Obama spokesman Robert Gibbs said the White House had experienced enough game-playing with Republicans “for many political lifetimes” and believed voters had tired of it.

“I doubt that regardless of the outcome of the election in a week, that the message that the voters of this country are going to send is that they want to see more politics being played, that they want to see the process bogged down and mired in more partisan political games,” he said.

The Republican Party is set to regain control of the house and could win a majority in the Senate in Tuesday’s mid-term elections.

The next presidential election is in November 2012, and the admission that Senator McConnell would seek to frustrate the Obama administration for the sole purpose of its defeat in two years has enraged the President’s Democratic Party base.

It appears Republicans will come close to scoring a majority in the 100-seat Senate but ultimately fall short.

Senator McConnell said if Mr Obama was willing to meet Republicans half-way on some of the biggest issues, then “it’s not inappropriate for us to do business with him”. But he said the biggest goal would be to give the Republican candidate in 2012 the maximum chance to succeed.

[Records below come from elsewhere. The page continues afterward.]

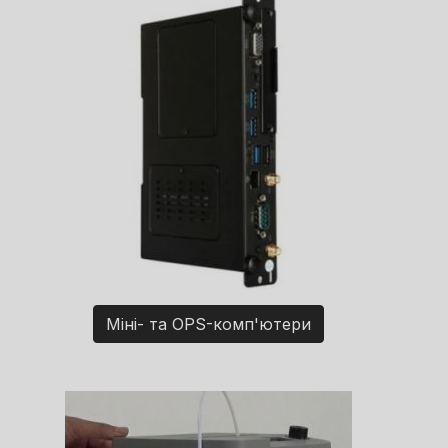
Міні- та OPS-комп'ютери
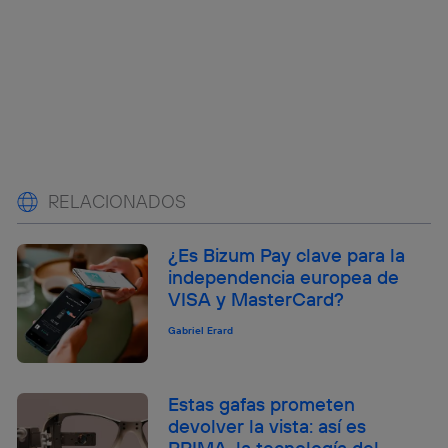
RELACIONADOS
¿Es Bizum Pay clave para la
independencia europea de
VISA y MasterCard?
Gabriel Erard
Estas gafas prometen
devolver la vista: así es
PRIMA, la tecnología del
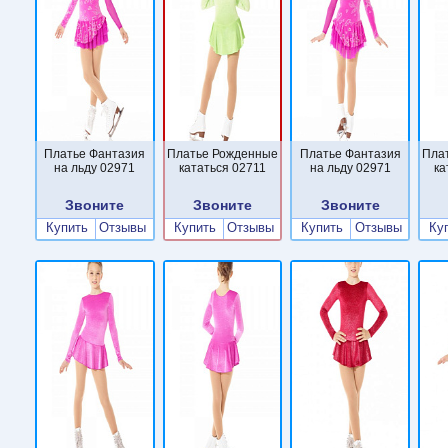
Платье Фантазия
Платье Рожденные
Платье Фантазия
Пла
на льду 02971
кататься 02711
на льду 02971
ка
Звоните
Звоните
Звоните
Купить
Отзывы
Купить
Отзывы
Купить
Отзывы
Ку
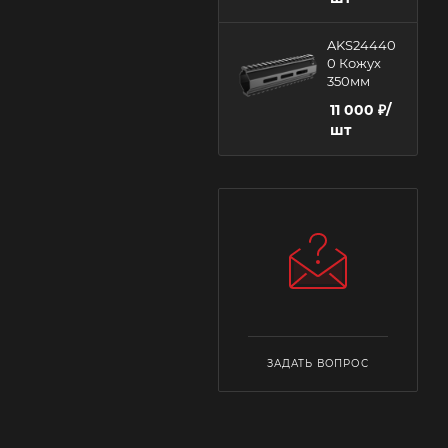
AKS24440
0 Кожух
350мм
11 000
₽
/
шт
ЗАДАТЬ ВОПРОС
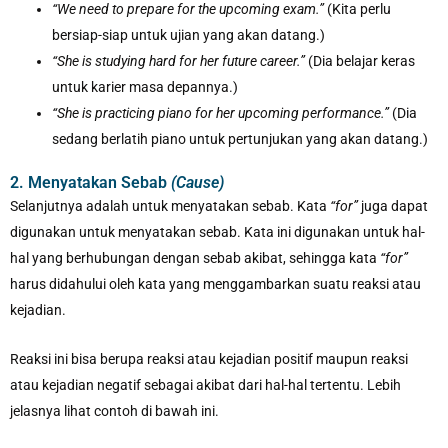
“We need to prepare for the upcoming exam.”
(Kita perlu
bersiap-siap untuk ujian yang akan datang.)
“She is studying hard for her future career.”
(Dia belajar keras
untuk karier masa depannya.)
“She is practicing piano for her upcoming performance.”
(Dia
sedang berlatih piano untuk pertunjukan yang akan datang.)
2. Menyatakan Sebab
(Cause)
Selanjutnya adalah untuk menyatakan sebab. Kata
“for”
juga dapat
digunakan untuk menyatakan sebab. Kata ini digunakan untuk hal-
hal yang berhubungan dengan sebab akibat, sehingga kata
“for”
harus didahului oleh kata yang menggambarkan suatu reaksi atau
kejadian.
Reaksi ini bisa berupa reaksi atau kejadian positif maupun reaksi
atau kejadian negatif sebagai akibat dari hal-hal tertentu. Lebih
jelasnya lihat contoh di bawah ini.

Senator McConnell said his party became a “foil” for Democrat president Bill Clinton 15 years ago when it won control of congress. This time the party would need to “work smarter”.

Mr Gibbs said now was not the time for an active presidential campaign: “Our job should be to work together to move this country forward, to strengthen our economy, and to improve the lives of its citizens.”

Over the past month, Mr Obama has dropped hopes of bipartisan support from Republicans, instead attacking the party’s obstruction.

Mr Clinton campaigned in Chicago yesterday in a final dash to save Democrat seats on a knife edge. “If we want it bad enough to go out there and work for it, I think we’ll get it,” he said. “This is the largest number of close races I’ve ever seen across America. I’ve never seen anything like this.”

Mr Clinton was campaigning for Alexi Giannoulias, who is running for Mr Obama’s former Illinois Senate seat. The former president likened Mr Obama’s plight to what happened to him in 1994 elections when Democrats lost the congress. “There’s almost an inverse relationship in how much you accomplish and what people know about it,” he said.

Prominent Tea Party-backed Republican Senate candidate Rand Paul suffered bad publicity in Kentucky yesterday when one of his supporters stomped on a protester’s head.

Mr Paul said he would not tolerate violence in his campaign, and confirmed he had fired Bourbon County campaign co-ordinator Tim Profitt.

Police yesterday served a summons for assault after Mr Profitt, 53, was filmed stomping on the head of activist Lauren Valle.